What to do
Transcribe the whole listing below without changing a word, but leave out every image.
BEGIN Records supplied
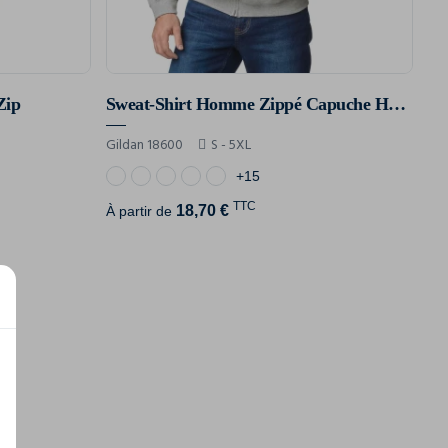
Zip
Sweat-Shirt Homme Zippé Capuche Heavy Blend™
Gildan 18600
S - 5XL
+15
TTC
18,70 €
À partir de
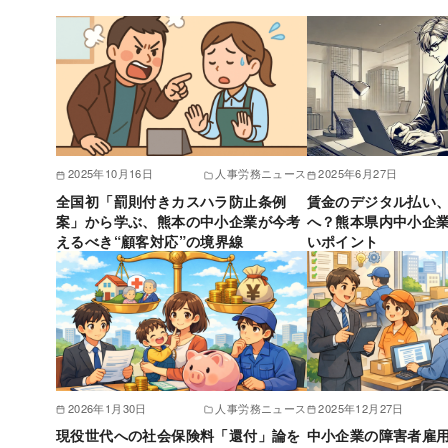
2025年10月16日
人事労務ニュース
2025年6月27日
全国初「罰則付きカスハラ防止条例
賃金のデジタル払い
案」から学ぶ、熊本の中小企業が今考
へ？熊本県内中小企
えるべき“顧客対応”の境界線
いポイント
2026年1月30日
人事労務ニュース
2025年12月27日
現役世代への社会保険料「還付」論を
中小企業の障害者雇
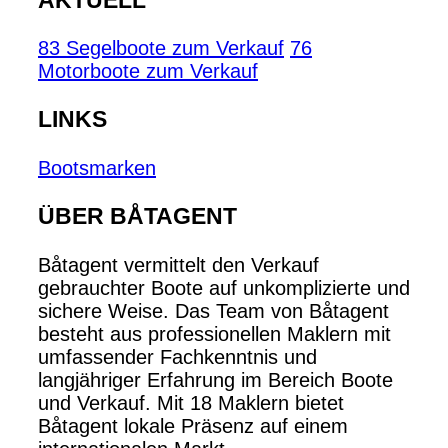
83 Segelboote zum Verkauf
76
Motorboote zum Verkauf
LINKS
Bootsmarken
ÜBER BÅTAGENT
Båtagent vermittelt den Verkauf
gebrauchter Boote auf unkomplizierte und
sichere Weise. Das Team von Båtagent
besteht aus professionellen Maklern mit
umfassender Fachkenntnis und
langjähriger Erfahrung im Bereich Boote
und Verkauf. Mit 18 Maklern bietet
Båtagent lokale Präsenz auf einem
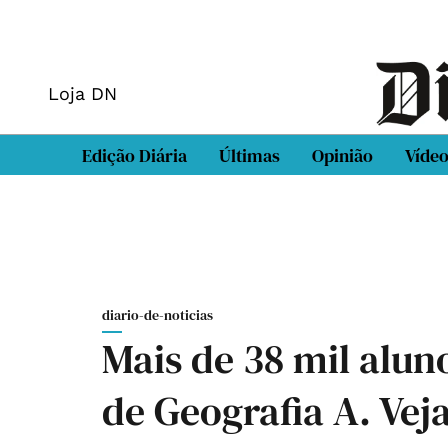
Loja DN
Edição Diária
Últimas
Opinião
Víde
diario-de-noticias
Mais de 38 mil alun
de Geografia A. Veja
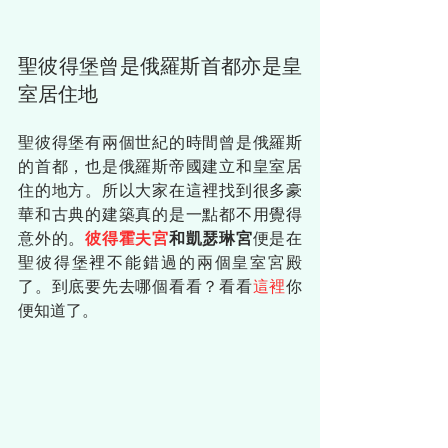
聖彼得堡曾是俄羅斯首都亦是皇
室居住地
聖彼得堡有兩個世紀的時間曾是俄羅斯
的首都，也是俄羅斯帝國建立和皇室居
住的地方。所以大家在這裡找到很多豪
華和古典的建築真的是一點都不用覺得
意外的。
彼得霍夫宮
和凱瑟琳宮
便是在
聖彼得堡裡不能錯過的兩個皇室宮殿
了。到底要先去哪個看看？看看
這裡
你
便知道了。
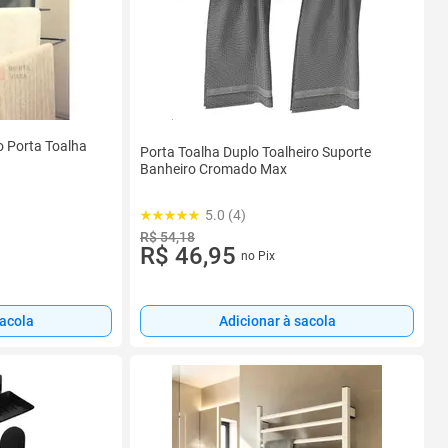
o Porta Toalha
Porta Toalha Duplo Toalheiro Suporte
Banheiro Cromado Max
5.0 (4)
R$ 54,18
R$ 46,95
no Pix
Adicionar à sacola
sacola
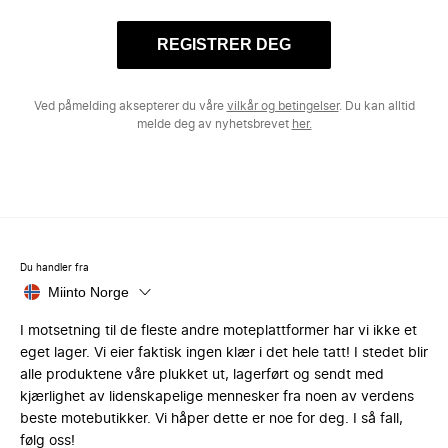
REGISTRER DEG
Ved påmelding aksepterer du våre
vilkår og betingelser
. Du kan alltid
melde deg av nyhetsbrevet
her.
Du handler fra
Miinto Norge
I motsetning til de fleste andre moteplattformer har vi ikke et
eget lager. Vi eier faktisk ingen klær i det hele tatt! I stedet blir
alle produktene våre plukket ut, lagerført og sendt med
kjærlighet av lidenskapelige mennesker fra noen av verdens
beste motebutikker. Vi håper dette er noe for deg. I så fall,
følg oss!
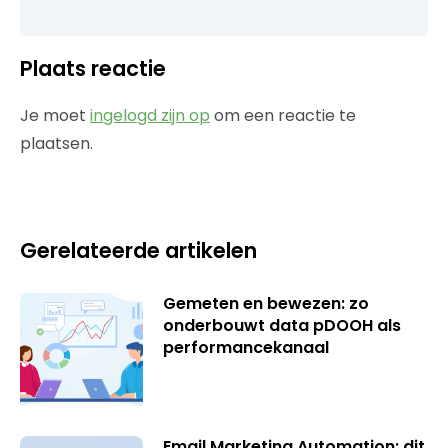
Plaats reactie
Je moet
ingelogd zijn op
om een reactie te
plaatsen.
Gerelateerde artikelen
Gemeten en bewezen: zo
onderbouwt data pDOOH als
performancekanaal
Email Marketing Automation: dit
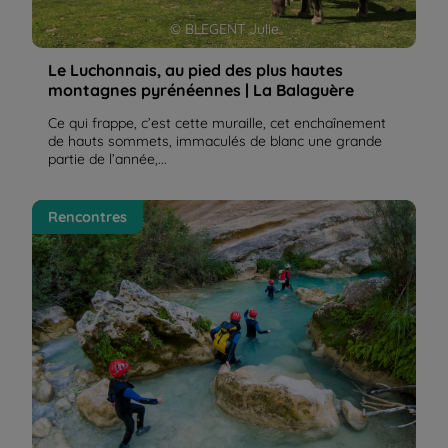
© BLEGENT Julie
Le Luchonnais, au pied des plus hautes
montagnes pyrénéennes | La Balaguère
Ce qui frappe, c’est cette muraille, cet enchaînement
de hauts sommets, immaculés de blanc une grande
partie de l’année,...
Canyoning en Sierra de Guara, le programme
Rencontres
découverte | La Balaguère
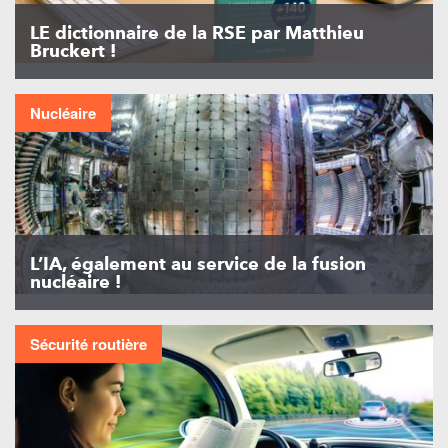
LE dictionnaire de la RSE par Matthieu
Bruckert !
Nucléaire
L’IA, également au service de la fusion
nucléaire !
Sécurité routière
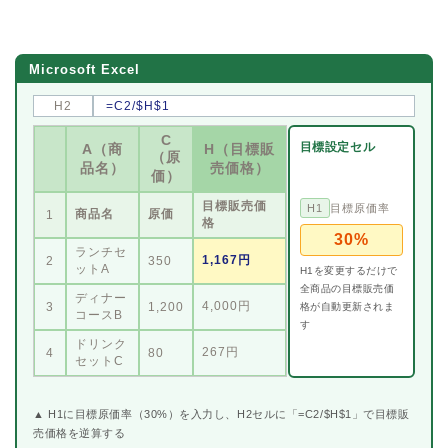
Microsoft Excel
H2
=C2/$H$1
C
目標設定セル
A（商
H（目標販
（原
品名）
売価格）
価）
目標販売価
目標原価率
H1
商品名
原価
1
格
30%
ランチセ
1,167円
2
350
ットA
H1を変更するだけで
全商品の目標販売価
ディナー
4,000円
3
1,200
格が自動更新されま
コースB
す
ドリンク
267円
4
80
セットC
▲ H1に目標原価率（30%）を入力し、H2セルに「=C2/$H$1」で目標販
売価格を逆算する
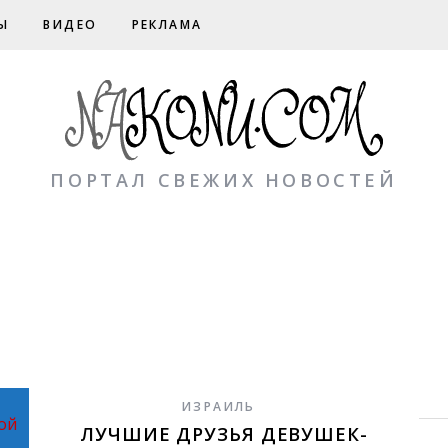
Ы
ВИДЕО
РЕКЛАМА
ПОРТАЛ СВЕЖИХ НОВОСТЕЙ
ИЗРАИЛЬ
ЛУЧШИЕ ДРУЗЬЯ ДЕВУШЕК-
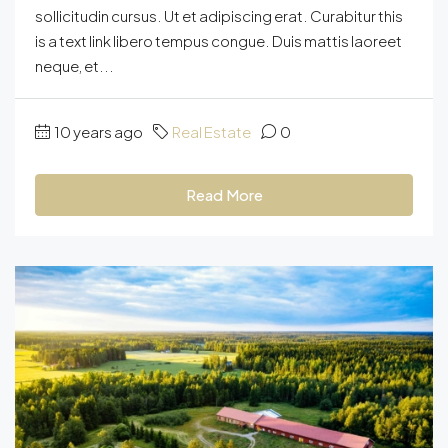
sollicitudin cursus. Ut et adipiscing erat. Curabitur this
is a text link libero tempus congue. Duis mattis laoreet
neque, et...
10 years ago
Real Estate
0
Read More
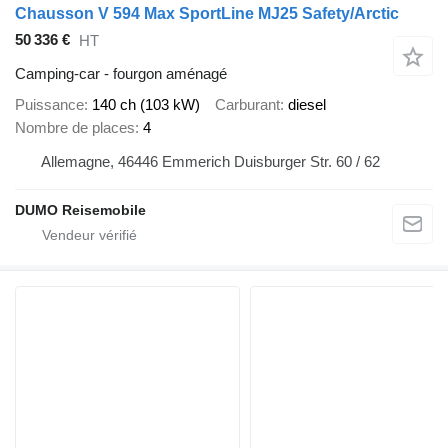
Chausson V 594 Max SportLine MJ25 Safety/Arctic
50 336 €
HT
Camping-car - fourgon aménagé
Puissance
140 ch (103 kW)
Carburant
diesel
Nombre de places
4
Allemagne, 46446 Emmerich Duisburger Str. 60 / 62
DUMO Reisemobile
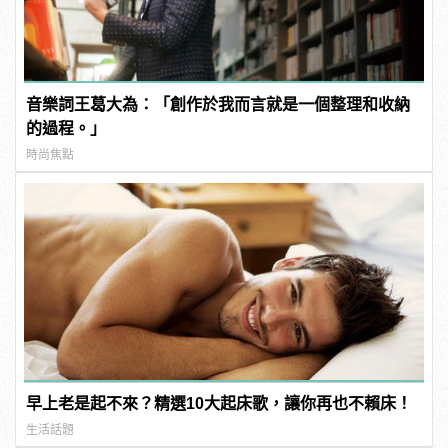
音樂詞王葛大為：「創作於我而言就是一個整理和收納
的過程。」
時尚焦點
早上老是起不來？精選10大起床歌，讓你再也不賴床！
生活話題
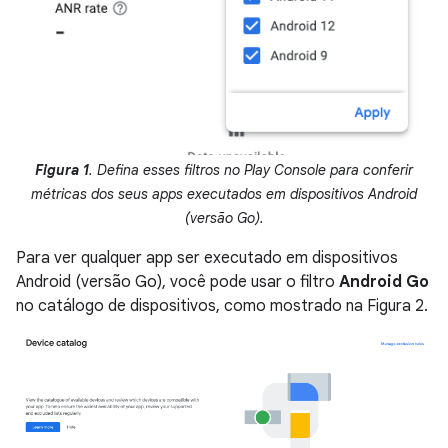
Figura 1
. Defina esses filtros no Play Console para conferir
métricas dos seus apps executados em dispositivos Android
(versão Go).
Para ver qualquer app ser executado em dispositivos
Android (versão Go), você pode usar o filtro
Android Go
no catálogo de dispositivos, como mostrado na Figura 2.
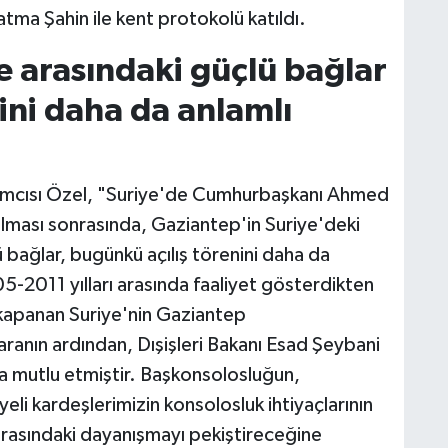
tma Şahin ile kent protokolü katıldı.
e arasındaki güçlü bağlar
ini daha da anlamlı
dımcısı Özel, "Suriye'de Cumhurbaşkanı Ahmed
ulması sonrasında, Gaziantep'in Suriye'deki
çlü bağlar, bugünkü açılış törenini daha da
5-2011 yılları arasında faaliyet gösterdikten
 kapanan Suriye'nin Gaziantep
 aranın ardından, Dışişleri Bakanı Esad Şeybani
ıca mutlu etmiştir. Başkonsolosluğun,
eli kardeşlerimizin konsolosluk ihtiyaçlarının
z arasındaki dayanışmayı pekiştireceğine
END Records supplied
Answer below
Zip
Sweat-Shirt Homme Zippé Capuche Heavy Blend™
Gildan 18600
S - 5XL
+15
TTC
18,70 €
À partir de
2025年10月16日
人事労務ニュース
2025年6月27日
全国初「罰則付きカスハラ防止条例
賃金のデジタル払い
案」から学ぶ、熊本の中小企業が今考
へ？熊本県内中小企
えるべき“顧客対応”の境界線
いポイント
2026年1月30日
人事労務ニュース
2025年12月27日
現役世代への社会保険料「還付」論を
中小企業の障害者雇
83 Segelboote zum Verkauf
76
Motorboote zum Verkauf
LINKS
Bootsmarken
ÜBER BÅTAGENT
Båtagent vermittelt den Verkauf
gebrauchter Boote auf unkomplizierte und
sichere Weise. Das Team von Båtagent
besteht aus professionellen Maklern mit
umfassender Fachkenntnis und
langjähriger Erfahrung im Bereich Boote
und Verkauf. Mit 18 Maklern bietet
Båtagent lokale Präsenz auf einem
Loja DN
Edição Diária
Últimas
Opinião
Víde
diario-de-noticias
Mais de 38 mil alun
de Geografia A. Veja
聖彼得堡曾是俄羅斯首都亦是皇
室居住地
聖彼得堡有兩個世紀的時間曾是俄羅斯
的首都，也是俄羅斯帝國建立和皇室居
住的地方。所以大家在這裡找到很多豪
華和古典的建築真的是一點都不用覺得
意外的。
彼得霍夫宮
和凱瑟琳宮
便是在
聖彼得堡裡不能錯過的兩個皇室宮殿
了。到底要先去哪個看看？看看
這裡
你
便知道了。
o Porta Toalha
Porta Toalha Duplo Toalheiro Suporte
Banheiro Cromado Max
5.0 (4)
R$ 54,18
R$ 46,95
no Pix
Adicionar à sacola
sacola
REGISTRER DEG
Ved påmelding aksepterer du våre
vilkår og betingelser
. Du kan alltid
melde deg av nyhetsbrevet
her.
Du handler fra
Miinto Norge
I motsetning til de fleste andre moteplattformer har vi ikke et
eget lager. Vi eier faktisk ingen klær i det hele tatt! I stedet blir
alle produktene våre plukket ut, lagerført og sendt med
kjærlighet av lidenskapelige mennesker fra noen av verdens
beste motebutikker. Vi håper dette er noe for deg. I så fall,
følg oss!
Plaats reactie
Je moet
ingelogd zijn op
om een reactie te
plaatsen.
Gerelateerde artikelen
Gemeten en bewezen: zo
onderbouwt data pDOOH als
performancekanaal
Email Marketing Automation: dit
© BLEGENT Julie
Le Luchonnais, au pied des plus hautes
montagnes pyrénéennes | La Balaguère
Ce qui frappe, c’est cette muraille, cet enchaînement
de hauts sommets, immaculés de blanc une grande
partie de l’année,...
Canyoning en Sierra de Guara, le programme
Rencontres
découverte | La Balaguère
LE dictionnaire de la RSE par Matthieu
Bruckert !
Nucléaire
L’IA, également au service de la fusion
nucléaire !
Sécurité routière
Microsoft Excel
H2
=C2/$H$1
C
目標設定セル
A（商
H（目標販
（原
品名）
売価格）
価）
目標販売価
目標原価率
H1
商品名
原価
1
格
30%
ランチセ
1,167円
2
350
ットA
H1を変更するだけで
全商品の目標販売価
ディナー
4,000円
3
1,200
格が自動更新されま
コースB
す
ドリンク
267円
4
80
セットC
▲ H1に目標原価率（30%）を入力し、H2セルに「=C2/$H$1」で目標販
売価格を逆算する
Ы
ВИДЕО
РЕКЛАМА
ПОРТАЛ СВЕЖИХ НОВОСТЕЙ
ИЗРАИЛЬ
ЛУЧШИЕ ДРУЗЬЯ ДЕВУШЕК-
sollicitudin cursus. Ut et adipiscing erat. Curabitur this
is a text link libero tempus congue. Duis mattis laoreet
neque, et...
10 years ago
Real Estate
0
Read More
Chausson V 594 Max SportLine MJ25 Safety/Arctic
50 336 €
HT
Camping-car - fourgon aménagé
Puissance
140 ch (103 kW)
Carburant
diesel
Nombre de places
4
Allemagne, 46446 Emmerich Duisburger Str. 60 / 62
DUMO Reisemobile
音樂詞王葛大為：「創作於我而言就是一個整理和收納
的過程。」
時尚焦點
早上老是起不來？精選10大起床歌，讓你再也不賴床！
生活話題
Figura 1
. Defina esses filtros no Play Console para conferir
métricas dos seus apps executados em dispositivos Android
(versão Go).
Para ver qualquer app ser executado em dispositivos
Android (versão Go), você pode usar o filtro
Android Go
no catálogo de dispositivos, como mostrado na Figura 2.
tma Şahin ile kent protokolü katıldı.
e arasındaki güçlü bağlar
ini daha da anlamlı
dımcısı Özel, "Suriye'de Cumhurbaşkanı Ahmed
ulması sonrasında, Gaziantep'in Suriye'deki
çlü bağlar, bugünkü açılış törenini daha da
5-2011 yılları arasında faaliyet gösterdikten
 kapanan Suriye'nin Gaziantep
 aranın ardından, Dışişleri Bakanı Esad Şeybani
ıca mutlu etmiştir. Başkonsolosluğun,
eli kardeşlerimizin konsolosluk ihtiyaçlarının
z arasındaki dayanışmayı pekiştireceğine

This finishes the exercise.